In the summer of 2018, the Capri project was able to run a series of trials with a live driverless vehicle, on the former Filton airfield near Bristol. From the many that applied, fifty-six people (some of whom had been involved in earlier research activity with Capri) were able to experience a series of trips in a shuttle around a predetermined route laid out on a secure, fenced-off area of disused runway. Trial volunteers were a mix of age groups (average age around fifty), both male and female. Each person spent around 30 minutes travelling in the Pod, always with another volunteer, a safety driver and a researcher – replicating to an extent the experience of travelling in a shuttle with strangers. All of the public participants travelled at two different speeds and sat facing forwards and backwards in the vehicle to experience a range of conditions. They completed questionnaires before and after the trials, and gave feedback on their experience after each of their four runs.

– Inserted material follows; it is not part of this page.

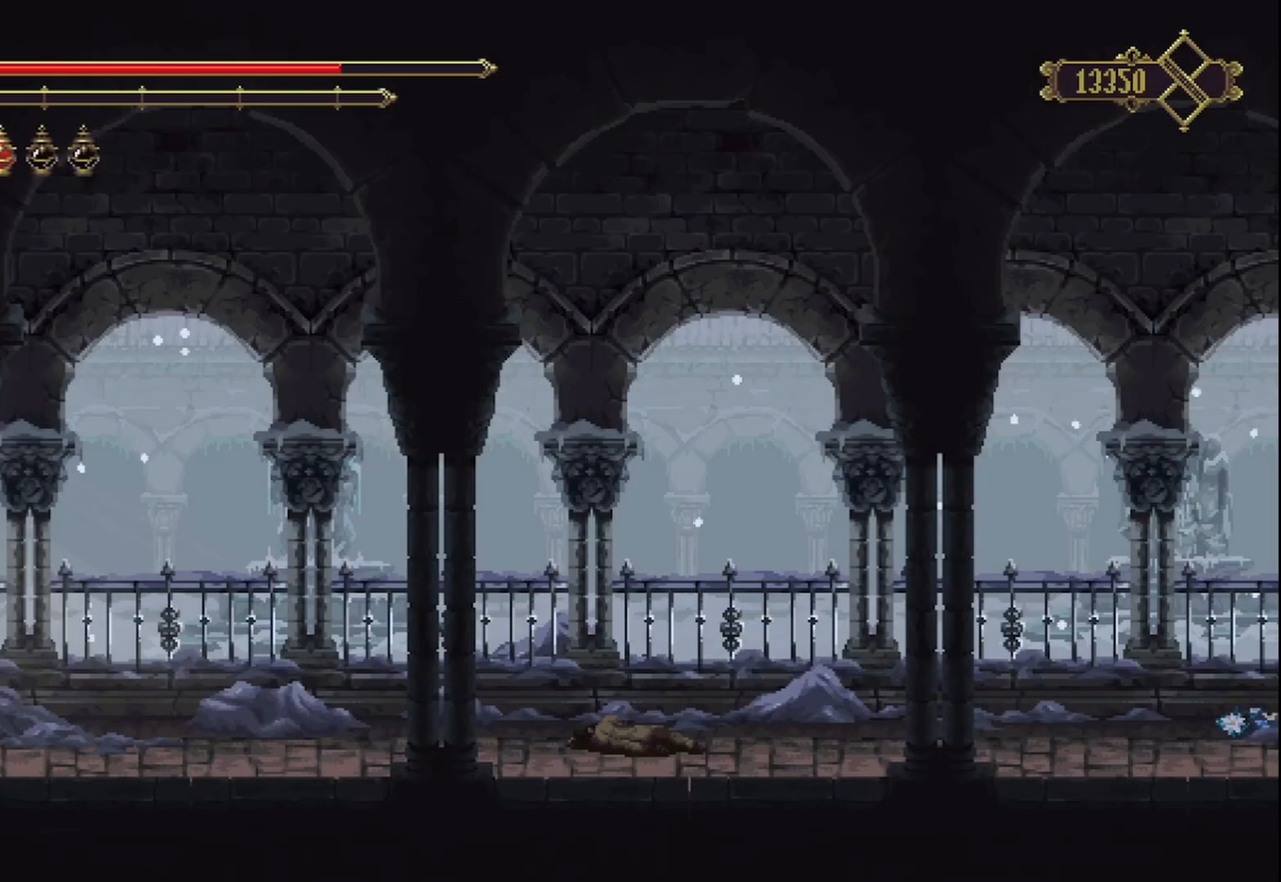
{"buttons": [], "left_stick": "right", "right_stick": "center", "events": [[250, "R2", "down"], [458, "R2", "up"]]}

The trials allowed the team to explore issues such as trust in the vehicle, whether people experienced nausea (mostly they did not), and whether they were happy sharing with strangers (in these particular circumstances they were). Post-trial statistical analysis found a link between both the speed of the vehicle and the way people were facing, with their levels of trust. This suggests that these will be important factors to consider in future trials, and any eventual deployment. Much of the other data collected during the trial was technical in nature and will appear in technical reports and publications from the project.

Use cases

Following on from the discussion of ‘business cases’ in the earlier blog, the user research has now started engagement activity at potential Capri deployment sites. For example, the research team has been quizzing existing travellers at an airport, and a university campus (located on the edge of an urban centre) about how they would want such a service to operate, and if they would use it. As in earlier activities, this was an opportunity to think about ‘trust’ in driverless vehicles – acknowledged to be a key factor in their adoption. Through questionnaires deployed in both locations, people were asked to rate their current level of trust in an autonomous Pod being able to respond to events – on a scale 0 (no trust) to 10 (complete trust). The results showed more trust at the airport location than the university, but in both locations more people trusted the vehicle than did not. Only a few people at each location had no trust at all! There was also a readiness to use a shuttle at both sites, with 61% of those at the university, and almost 90% of those at the airport saying they would use a driverless shuttle to make their current journey.

The questionnaires also allowed the project to ask people again about the features and functions of a shuttle service. The most important request here was ‘sufficient space’; that vehicles would be big enough for a group or family. The second most important factor was that the vehicles would feature screens that would allow you to explore information pertinent to your destination (e.g. check-in details, train times).

Future research to help refine understanding of public acceptance of shuttles

Our research to date with members of the public has provided a wealth of data, which is beginning to shape how an autonomous pod-based shuttle service might provide mobility in and around a site like an airport. It has also provided a broader vision of how a future driverless pod-based mobility service might evolve. However, there are still questions that need further exploration. In areas such as how the service will operate, will it be ‘good value’, and what is it about a pod shuttle that might be different to travel in other types of (autonomous) vehicle. Another important topic to get more feedback on will be how shuttle might interact with other people in the same space – will they just stop if someone walks in front, for example?

These questions and many other issues that emerge from our research to date will help inform the remaining CAPRI activities, including further public trials of live vehicles, as well as contributing to wider understanding of the acceptability of autonomous vehicles.

We look forward to sharing full results from this ongoing work with the wider public in 2020.